9/11. What a sad day in our nation's history. After 8 years, the emotion of that day is still very close to the surface. I remember watching things unfold and the horror of the whole situation. The pain of those who lost loved ones was almost tangible. However, I also remember the reports of heroism in the following days and weeks. I remember seeing the little flags on people’s cars everywhere. People were united. I remember talking to strangers in line at Walmart and feeling like we all really cared about each other. I remember a stranger giving me a little American flag pin to wear. These remembrances for me are what make the memory of the tragedy bearable. I still feel so sad for all the lives that were lost that day but I also feel grateful and blessed to live in this wonderful country with so many good people who united, buoyed one another up, prayed for each other and mourned together.

In her diary, Anne Frank said, “In spite of everything I still believe that people are really good at heart. I simply can't build up my hopes on a foundation consisting of confusion, misery and death.” I have to agree. The human spirit will continue to triumph under the worst of circumstances. Good will always ultimately triumph over evil.

Elder Jeffrey R. Holland said “The future of this world has long been declared; the final outcome between good and evil is already known. There is absolutely no question as to who wins because the victory has already been posted on the scoreboard. The only really strange thing in all of this is that we are still down here on the field trying to decide which team’s jersey we want to wear!”  It’s time to decide!

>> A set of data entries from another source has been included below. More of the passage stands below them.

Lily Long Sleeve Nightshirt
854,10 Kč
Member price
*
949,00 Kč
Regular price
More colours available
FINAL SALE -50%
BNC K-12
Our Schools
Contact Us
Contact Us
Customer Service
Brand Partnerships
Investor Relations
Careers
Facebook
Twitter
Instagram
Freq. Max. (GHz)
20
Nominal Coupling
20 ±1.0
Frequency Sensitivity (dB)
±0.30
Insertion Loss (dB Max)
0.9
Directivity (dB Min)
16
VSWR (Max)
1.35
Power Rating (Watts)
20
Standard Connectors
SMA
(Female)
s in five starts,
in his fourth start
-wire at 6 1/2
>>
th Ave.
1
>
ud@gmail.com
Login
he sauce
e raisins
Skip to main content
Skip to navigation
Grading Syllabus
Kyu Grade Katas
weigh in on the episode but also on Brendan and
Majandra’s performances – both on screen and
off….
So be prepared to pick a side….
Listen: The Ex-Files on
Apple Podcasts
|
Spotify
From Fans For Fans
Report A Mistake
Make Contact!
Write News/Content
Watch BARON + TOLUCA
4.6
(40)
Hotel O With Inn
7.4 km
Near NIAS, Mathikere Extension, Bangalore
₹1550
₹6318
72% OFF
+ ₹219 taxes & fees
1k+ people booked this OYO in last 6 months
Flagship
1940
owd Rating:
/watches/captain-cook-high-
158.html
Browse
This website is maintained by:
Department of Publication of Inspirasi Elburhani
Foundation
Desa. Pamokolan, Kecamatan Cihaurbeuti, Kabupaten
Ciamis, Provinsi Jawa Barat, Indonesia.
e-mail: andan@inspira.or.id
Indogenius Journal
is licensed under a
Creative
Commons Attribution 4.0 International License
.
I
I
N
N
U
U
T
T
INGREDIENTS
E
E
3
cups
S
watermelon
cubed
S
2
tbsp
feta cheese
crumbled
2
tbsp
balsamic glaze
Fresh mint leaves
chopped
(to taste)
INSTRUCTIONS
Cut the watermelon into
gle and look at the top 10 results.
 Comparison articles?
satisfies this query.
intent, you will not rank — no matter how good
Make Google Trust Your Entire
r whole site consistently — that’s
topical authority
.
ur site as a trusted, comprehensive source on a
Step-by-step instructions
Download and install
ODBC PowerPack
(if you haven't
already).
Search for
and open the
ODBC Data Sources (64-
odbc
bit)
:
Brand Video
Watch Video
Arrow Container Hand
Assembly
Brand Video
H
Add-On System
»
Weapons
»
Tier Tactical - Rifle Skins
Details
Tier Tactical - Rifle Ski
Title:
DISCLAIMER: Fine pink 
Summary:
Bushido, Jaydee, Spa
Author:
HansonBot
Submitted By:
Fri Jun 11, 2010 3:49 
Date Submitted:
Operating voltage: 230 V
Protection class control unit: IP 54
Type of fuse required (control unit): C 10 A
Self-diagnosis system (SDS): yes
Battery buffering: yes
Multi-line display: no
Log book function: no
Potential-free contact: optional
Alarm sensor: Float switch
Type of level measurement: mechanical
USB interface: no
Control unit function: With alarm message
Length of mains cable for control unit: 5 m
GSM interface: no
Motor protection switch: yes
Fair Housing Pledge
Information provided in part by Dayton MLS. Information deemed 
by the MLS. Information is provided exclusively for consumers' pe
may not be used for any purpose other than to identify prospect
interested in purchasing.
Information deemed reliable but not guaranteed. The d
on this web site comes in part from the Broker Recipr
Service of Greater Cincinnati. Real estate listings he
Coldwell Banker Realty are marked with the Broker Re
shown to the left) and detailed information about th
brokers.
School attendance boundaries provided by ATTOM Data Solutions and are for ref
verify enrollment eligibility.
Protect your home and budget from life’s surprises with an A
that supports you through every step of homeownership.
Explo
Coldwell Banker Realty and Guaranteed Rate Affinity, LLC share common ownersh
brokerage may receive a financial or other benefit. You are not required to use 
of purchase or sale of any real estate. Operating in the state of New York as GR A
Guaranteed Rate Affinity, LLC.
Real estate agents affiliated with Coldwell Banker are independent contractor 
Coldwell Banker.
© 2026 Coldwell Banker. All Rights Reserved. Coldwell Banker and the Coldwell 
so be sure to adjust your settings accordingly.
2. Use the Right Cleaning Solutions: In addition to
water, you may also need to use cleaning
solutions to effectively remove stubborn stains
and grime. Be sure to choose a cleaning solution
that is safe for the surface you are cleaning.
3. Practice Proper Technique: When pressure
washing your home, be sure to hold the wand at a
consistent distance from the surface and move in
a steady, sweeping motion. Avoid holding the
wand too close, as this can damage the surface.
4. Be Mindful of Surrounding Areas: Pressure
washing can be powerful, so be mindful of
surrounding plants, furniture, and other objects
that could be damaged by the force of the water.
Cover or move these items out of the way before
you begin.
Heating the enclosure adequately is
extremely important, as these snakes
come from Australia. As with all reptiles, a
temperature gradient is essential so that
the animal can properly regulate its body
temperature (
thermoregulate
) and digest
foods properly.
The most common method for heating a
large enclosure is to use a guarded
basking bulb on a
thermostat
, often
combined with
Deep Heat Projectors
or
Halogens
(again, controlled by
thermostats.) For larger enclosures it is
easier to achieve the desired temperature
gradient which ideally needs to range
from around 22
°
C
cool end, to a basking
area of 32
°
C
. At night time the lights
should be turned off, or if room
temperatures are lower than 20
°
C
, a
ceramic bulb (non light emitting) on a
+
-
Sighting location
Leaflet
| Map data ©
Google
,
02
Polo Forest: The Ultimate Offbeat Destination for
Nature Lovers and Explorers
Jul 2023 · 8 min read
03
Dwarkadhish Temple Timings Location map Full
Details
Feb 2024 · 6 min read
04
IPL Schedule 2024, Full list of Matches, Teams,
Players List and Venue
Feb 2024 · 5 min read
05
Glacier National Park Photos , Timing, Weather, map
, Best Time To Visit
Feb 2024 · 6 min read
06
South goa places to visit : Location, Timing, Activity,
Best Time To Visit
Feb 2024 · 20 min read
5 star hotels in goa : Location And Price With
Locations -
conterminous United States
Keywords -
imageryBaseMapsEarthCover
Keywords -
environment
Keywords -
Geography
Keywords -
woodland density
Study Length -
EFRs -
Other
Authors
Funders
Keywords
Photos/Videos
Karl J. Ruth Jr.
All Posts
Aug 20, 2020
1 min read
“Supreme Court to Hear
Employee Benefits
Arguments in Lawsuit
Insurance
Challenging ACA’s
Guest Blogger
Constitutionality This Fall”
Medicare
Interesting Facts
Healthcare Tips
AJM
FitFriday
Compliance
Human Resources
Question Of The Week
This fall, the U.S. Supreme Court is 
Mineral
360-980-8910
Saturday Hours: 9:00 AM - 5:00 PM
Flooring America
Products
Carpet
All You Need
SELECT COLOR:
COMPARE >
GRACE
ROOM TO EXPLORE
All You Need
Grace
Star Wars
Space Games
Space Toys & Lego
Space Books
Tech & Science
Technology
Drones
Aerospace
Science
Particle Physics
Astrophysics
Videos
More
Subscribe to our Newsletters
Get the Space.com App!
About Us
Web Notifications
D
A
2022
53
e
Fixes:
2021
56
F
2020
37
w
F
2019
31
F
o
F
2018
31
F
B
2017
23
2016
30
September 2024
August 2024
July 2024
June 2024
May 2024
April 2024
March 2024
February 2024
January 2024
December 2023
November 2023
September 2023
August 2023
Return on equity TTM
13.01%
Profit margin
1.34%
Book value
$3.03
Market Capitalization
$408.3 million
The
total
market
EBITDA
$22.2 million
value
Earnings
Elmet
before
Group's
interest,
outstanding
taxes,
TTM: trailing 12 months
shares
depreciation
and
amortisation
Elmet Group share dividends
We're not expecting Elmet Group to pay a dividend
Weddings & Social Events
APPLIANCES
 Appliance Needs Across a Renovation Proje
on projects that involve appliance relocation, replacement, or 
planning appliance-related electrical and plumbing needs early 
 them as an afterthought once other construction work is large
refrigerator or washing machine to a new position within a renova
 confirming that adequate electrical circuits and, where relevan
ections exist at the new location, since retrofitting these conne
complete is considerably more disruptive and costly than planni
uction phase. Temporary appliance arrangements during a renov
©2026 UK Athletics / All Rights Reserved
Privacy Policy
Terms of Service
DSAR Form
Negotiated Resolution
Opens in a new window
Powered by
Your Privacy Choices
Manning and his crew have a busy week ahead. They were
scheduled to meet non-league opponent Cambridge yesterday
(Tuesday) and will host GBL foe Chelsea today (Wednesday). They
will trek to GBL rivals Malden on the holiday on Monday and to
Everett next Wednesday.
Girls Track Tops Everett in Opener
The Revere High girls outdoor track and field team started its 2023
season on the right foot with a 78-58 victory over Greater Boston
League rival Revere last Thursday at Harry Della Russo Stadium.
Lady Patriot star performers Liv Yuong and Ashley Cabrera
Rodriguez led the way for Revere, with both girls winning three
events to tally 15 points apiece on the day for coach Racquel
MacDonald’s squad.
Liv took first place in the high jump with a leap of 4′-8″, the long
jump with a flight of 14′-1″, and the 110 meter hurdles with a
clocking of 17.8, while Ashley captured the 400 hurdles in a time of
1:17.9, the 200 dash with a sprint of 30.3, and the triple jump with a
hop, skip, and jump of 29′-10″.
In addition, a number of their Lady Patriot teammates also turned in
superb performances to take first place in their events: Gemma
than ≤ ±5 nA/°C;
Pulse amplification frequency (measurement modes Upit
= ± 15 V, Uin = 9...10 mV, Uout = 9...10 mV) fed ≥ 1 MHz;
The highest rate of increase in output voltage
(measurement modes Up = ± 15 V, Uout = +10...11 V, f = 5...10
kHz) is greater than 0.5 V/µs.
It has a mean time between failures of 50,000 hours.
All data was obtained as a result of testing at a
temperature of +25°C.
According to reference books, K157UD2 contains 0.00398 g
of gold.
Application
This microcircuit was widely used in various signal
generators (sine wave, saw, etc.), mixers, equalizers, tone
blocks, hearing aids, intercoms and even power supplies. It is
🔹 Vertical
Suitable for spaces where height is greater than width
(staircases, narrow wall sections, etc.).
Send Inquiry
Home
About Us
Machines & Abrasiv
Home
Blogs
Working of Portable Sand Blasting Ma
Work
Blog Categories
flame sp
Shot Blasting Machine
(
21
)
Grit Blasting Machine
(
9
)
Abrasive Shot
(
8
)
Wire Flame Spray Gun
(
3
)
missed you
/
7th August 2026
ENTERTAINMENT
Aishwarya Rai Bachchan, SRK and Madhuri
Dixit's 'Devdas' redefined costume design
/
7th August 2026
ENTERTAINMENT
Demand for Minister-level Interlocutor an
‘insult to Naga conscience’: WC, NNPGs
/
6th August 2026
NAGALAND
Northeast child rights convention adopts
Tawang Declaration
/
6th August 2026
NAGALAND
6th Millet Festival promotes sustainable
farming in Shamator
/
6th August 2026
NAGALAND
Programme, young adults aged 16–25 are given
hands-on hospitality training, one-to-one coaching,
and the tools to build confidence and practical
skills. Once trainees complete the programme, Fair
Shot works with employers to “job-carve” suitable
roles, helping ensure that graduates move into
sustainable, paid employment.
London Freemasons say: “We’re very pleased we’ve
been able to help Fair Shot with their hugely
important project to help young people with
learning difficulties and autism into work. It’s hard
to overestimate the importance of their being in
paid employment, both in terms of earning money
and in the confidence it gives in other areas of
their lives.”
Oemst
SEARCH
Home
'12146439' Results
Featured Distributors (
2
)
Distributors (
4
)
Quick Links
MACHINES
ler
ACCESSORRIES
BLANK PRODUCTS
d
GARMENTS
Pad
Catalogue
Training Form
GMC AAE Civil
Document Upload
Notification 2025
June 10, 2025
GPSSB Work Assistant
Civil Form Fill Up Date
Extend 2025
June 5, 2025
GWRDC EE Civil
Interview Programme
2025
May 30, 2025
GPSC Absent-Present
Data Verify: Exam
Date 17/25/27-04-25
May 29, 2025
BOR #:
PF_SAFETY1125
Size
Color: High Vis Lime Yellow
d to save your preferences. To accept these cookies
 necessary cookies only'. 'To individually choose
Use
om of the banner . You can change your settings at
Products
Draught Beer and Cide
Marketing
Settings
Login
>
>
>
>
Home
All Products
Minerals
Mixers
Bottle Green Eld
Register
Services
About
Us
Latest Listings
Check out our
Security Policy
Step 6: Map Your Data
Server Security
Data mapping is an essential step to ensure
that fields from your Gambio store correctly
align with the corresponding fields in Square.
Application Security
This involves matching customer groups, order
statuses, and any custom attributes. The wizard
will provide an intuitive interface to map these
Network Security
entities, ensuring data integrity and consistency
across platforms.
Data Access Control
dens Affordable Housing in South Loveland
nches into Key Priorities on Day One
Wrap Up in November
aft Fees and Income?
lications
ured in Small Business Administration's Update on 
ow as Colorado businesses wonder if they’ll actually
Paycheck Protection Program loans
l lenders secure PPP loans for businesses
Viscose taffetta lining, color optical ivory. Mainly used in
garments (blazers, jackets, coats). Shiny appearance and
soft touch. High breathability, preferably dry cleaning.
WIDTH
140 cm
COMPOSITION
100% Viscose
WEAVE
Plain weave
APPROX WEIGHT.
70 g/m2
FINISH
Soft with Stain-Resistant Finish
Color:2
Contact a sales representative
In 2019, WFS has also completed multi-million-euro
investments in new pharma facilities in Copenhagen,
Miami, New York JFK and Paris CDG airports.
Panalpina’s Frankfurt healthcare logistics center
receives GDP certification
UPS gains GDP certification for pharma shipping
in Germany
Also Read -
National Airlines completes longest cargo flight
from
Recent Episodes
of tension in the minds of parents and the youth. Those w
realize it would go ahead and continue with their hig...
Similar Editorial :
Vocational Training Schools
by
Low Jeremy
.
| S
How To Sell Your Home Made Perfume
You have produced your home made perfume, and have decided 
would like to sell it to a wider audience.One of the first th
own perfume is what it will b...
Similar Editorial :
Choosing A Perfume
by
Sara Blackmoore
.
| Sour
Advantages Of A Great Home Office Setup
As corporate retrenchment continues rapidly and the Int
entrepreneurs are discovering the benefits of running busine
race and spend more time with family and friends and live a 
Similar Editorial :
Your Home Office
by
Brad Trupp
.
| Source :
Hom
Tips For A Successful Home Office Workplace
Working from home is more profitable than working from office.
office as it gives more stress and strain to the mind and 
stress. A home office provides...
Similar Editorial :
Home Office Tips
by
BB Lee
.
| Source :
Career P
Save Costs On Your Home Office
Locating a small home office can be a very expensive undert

Sometimes I wonder, what really can I do? Little old me. I don’t have power, charisma or fame. People don’t necessarily want to listen to what I have to say. Heck, I have a hard time getting my kids to listen when I tell them to brush their teeth or pick up their socks. Maybe there isn’t a lot I can do at this point, but I can teach my boys. I can stand up for what I believe in. I can try to make my voice heard no matter how small it may be. I want to. I need to. I will.

3 comments:

Jennie said...

I love what you wrote about teaching your boys. Sometimes I get so concerned...am I doing enough? Am I doing what God wants me to do? And then I think of my boys, as you said, and realize what a big job that is. And oh, how important. Yikes! The 9.12 project is very exciting...big things are happening! Onward!

Mauri said...

I think you have a greater impact than you realize, Jill. Teaching those boys is huge. You know what Elder Maxwell said about raising a family: "When the real history of mankind is fully disclosed, will it feature the echoes of gunfire or the shaping sound of lullabies? The great armistices made by military men or the peacemaking of women in homes and in neighborhoods? Will what happened in cradles and kitchens prove to be more controlling than what happened in congresses? When the surf of the centuries has made the great pyramids so much sand, the everlasting family will still be standing, because it is a celestial institution, formed outside telestial time. The women of God know this."

MelanieH said...

I'm glad you shared your memories of this. I have a hard time when the anniversary comes around each year because of the emotions I still feel. Sometimes I left those overshadow the good memories of the unity and love we all felt for our fellowmen after the tragedy. Thanks for the reminder. BTW, I love the story of someone giving you a flag pin. Thinking about that small act just made my day better.